De nombreuses entreprises ont déjà démontré les problèmes liés au déplacement rapide et au lancement d’outils inachevés auprès d’un large public.

“Dire, ‘Hé, voici ce système magique qui peut faire tout ce que vous voulez’, puis les utilisateurs commencent à l’utiliser d’une manière qu’ils n’anticipent pas, je pense que c’est plutôt mauvais”, a déclaré le professeur de Stanford Percy Liang, ajoutant que les avis de non-responsabilité en petits caractères sur ChatGPT ne précisent pas ses limites.

Il est important d’évaluer rigoureusement les capacités de la technologie, a-t-il ajouté. Liang a récemment co-écrit un article examinant les outils de recherche d’IA comme le nouveau Bing. Il a constaté que seulement 70 % environ de ses citations étaient correctes.

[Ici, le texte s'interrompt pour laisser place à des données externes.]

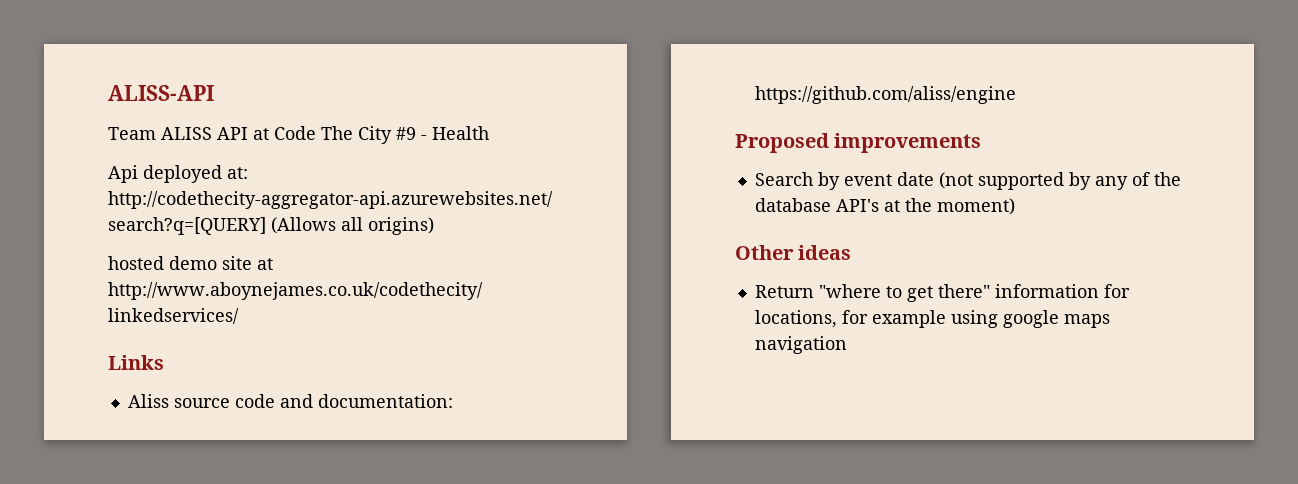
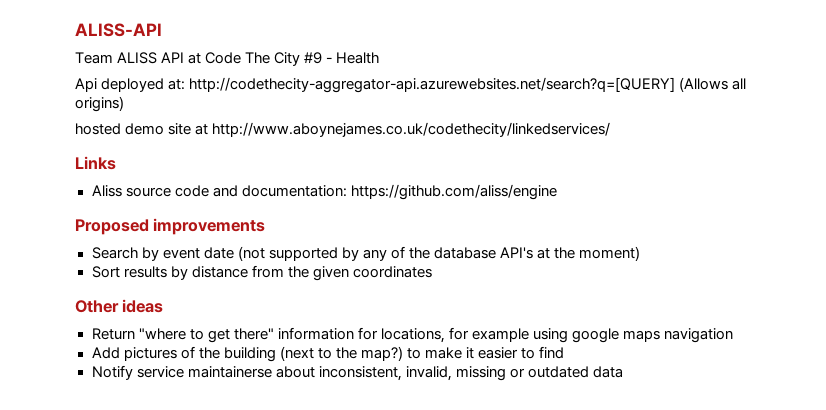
(1015, 206) none -> [91,265,432,281] // Sort results by distance from the given coordinates
(847, 345) none -> [91,346,565,362] [91,365,623,381] // Add pictures of the building (next to the map?) to make it easier to find // Notify service maintainerse about inconsistent, invalid, missing or outdated data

Google investit de l’argent dans le développement de la technologie de l’IA depuis des années. Au début des années 2010, il a commencé à acheter des start-ups d’IA, incorporant leur technologie dans sa gamme de produits en constante évolution. En 2013, il a fait appel à Hinton, le pionnier des logiciels d’IA dont les travaux scientifiques ont contribué à former le socle de la culture dominante actuelle des technologies. Un an plus tard, il a acheté DeepMind, fondé par Hassabis, un autre chercheur de premier plan en IA, pour 625 millions de dollars.

Peu de temps après avoir été nommé PDG de Google, Pichai a déclaré que Google deviendrait une entreprise “IA first”, intégrant la technologie dans tous ses produits. Au fil des ans, les équipes de recherche sur l’IA de Google ont développé des percées et des outils qui profiteront à l’ensemble de l’industrie. Ils ont inventé des “transformateurs” – un nouveau type de modèle d’IA qui pourrait digérer des ensembles de données plus volumineux. La technologie est devenue la base des «grands modèles de langage» qui dominent désormais la conversation autour de l’IA, y compris les GPT3 et GPT4 d’OpenAI.

Malgré ces progrès constants, c’est ChatGPT – construit par le plus petit parvenu OpenAI – qui a déclenché une vague de fascination et d’excitation plus large pour l’IA. Fondée pour fournir un contrepoids à la prise de contrôle du domaine par les entreprises Big Tech, OpenAI était moins surveillée que ses plus grands rivaux et était plus disposée à mettre ses modèles d’IA les plus puissants entre les mains des gens ordinaires.

“Il est déjà difficile dans toutes les organisations de combler ce fossé entre les vrais scientifiques qui font progresser les modèles fondamentaux et les personnes qui essaient de créer des produits”, a déclaré De Kai, chercheur en intelligence artificielle à l’Université de Californie à Berkeley, qui a participé à l’éphémère étude de Google. à l’extérieur du conseil consultatif de l’IA en 2019. “Comment vous intégrez cela d’une manière qui n’entrave pas votre capacité à avoir des équipes qui poussent l’état de l’art, c’est un défi.”

Pendant ce temps, Google a pris soin de labelliser son chatbot Bard et ses autres nouveautés Produits d’IA en tant qu'”expériences”. Mais pour une entreprise comptant des milliards d’utilisateurs, même les expériences à petite échelle affectent des millions de personnes et il est probable une grande partie du monde entrera en contact avec l’IA générative via les outils Google. La taille même de l’entreprise signifie que son passage au lancement plus rapide de nouveaux produits d’IA suscite des inquiétudes chez un large éventail de régulateurs, de chercheurs en IA et de chefs d’entreprise.

L’invitation à la réunion de jeudi à la Maison Blanche a rappelé aux chefs de la direction que le président Biden avait déjà “clarifié notre attente que des entreprises comme la vôtre doivent s’assurer que leurs produits sont sûrs avant de les mettre à la disposition du public”.

clarification

Cette histoire a été mise à jour pour clarifier que De Kai est chercheur à l’Université de Californie à Berkeley.